This stone pair is located on someone’s private property, behind electric gates so we had to ask for permission to enter the property to get access to these stones. There are two standing stones, but only the stone on the left is an Ogham stone, while the second Ogham stone is laying on its flat beside the main standing Ogham stone. There is Ogham writing on the main standing stone that reads “IARNI” in Gaelige and translated into English is “iron”.

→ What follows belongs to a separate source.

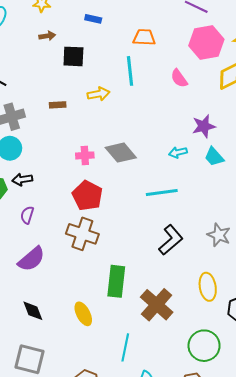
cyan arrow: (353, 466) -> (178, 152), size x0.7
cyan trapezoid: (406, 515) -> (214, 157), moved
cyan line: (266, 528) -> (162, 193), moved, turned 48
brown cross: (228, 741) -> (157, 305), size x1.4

Exact directions to the site are – Google Maps

Exerts from a county county report on the planning permission website shows:
2.4, Previous Archaeological Investigations
From a search of www excavation ie (accessed 6″ June 2013) no modern excavations have taken place within the townland of Cotts. R.A.S Macalister did, however, conduct an excavation on the standing stone which later appeared in The Journal of the Royal Society of Antiquaries of Ireland in 1921 as follows:
“_..Through the kind offices of the Rev. Robert FitzHenry, P.P., of Broadway, I was enabled to make an
excavation under the stones last year. Through clear evidence of a previous disturbance of the soil was found such a disturbance as would have been produced in digging a grave – absolutely nothing, not even the smallest
scrap of bone, came to light. This was disappointing, as it might have been hoped that soomething [2 words unreadable by county council stamp]the Ogham would be found. Evidently in the damp soil the bones had all completely decayed [2 words unreadable by county council stamp] goods hade been deposited. Nothing is left but the name IARNI in Oghamt on the stone but as a negative result in excavation is as important as a positive, the fact of the excavation and its want of success should be put on record. For the purposes of the excavation it was necessary to take down the stones, but they were carefully replaced in their original position when the opening was refilled. The Ogham stone is red granite, 4 feet 1 inch above ground, 1 foot 10 inches brond, 1 foot 7 inches thick, sunk 1 foot 6 inches in the earth. The other, uninscribed, stone is conglomerate, 3 feet 10 inches above ground, 1 foot 11 inches broad, 1 foot six inches thick, sunk 1 foot 10 inches in the earth. The stones stand 3 feet 9 inches apart, in a north and south line, the Ogham being to the north. An irregular boulder of blue stone was lying just under the surface of the soil, between the pillar stones, and just west of the line passing through them: it measured 2 feet 7 inches by 1 foot 7 inches by 1 foot 6 inches. There was a sort of packing of rounded stones level with the feet of the pillars, and filling the space between them: these stones averaged about the size of a man’s head or a little less. The disturbed earth filled an irregular hollow measuring 2 feet 6 inches to 3 feet deep.’ (MacAlister, 1921, 77).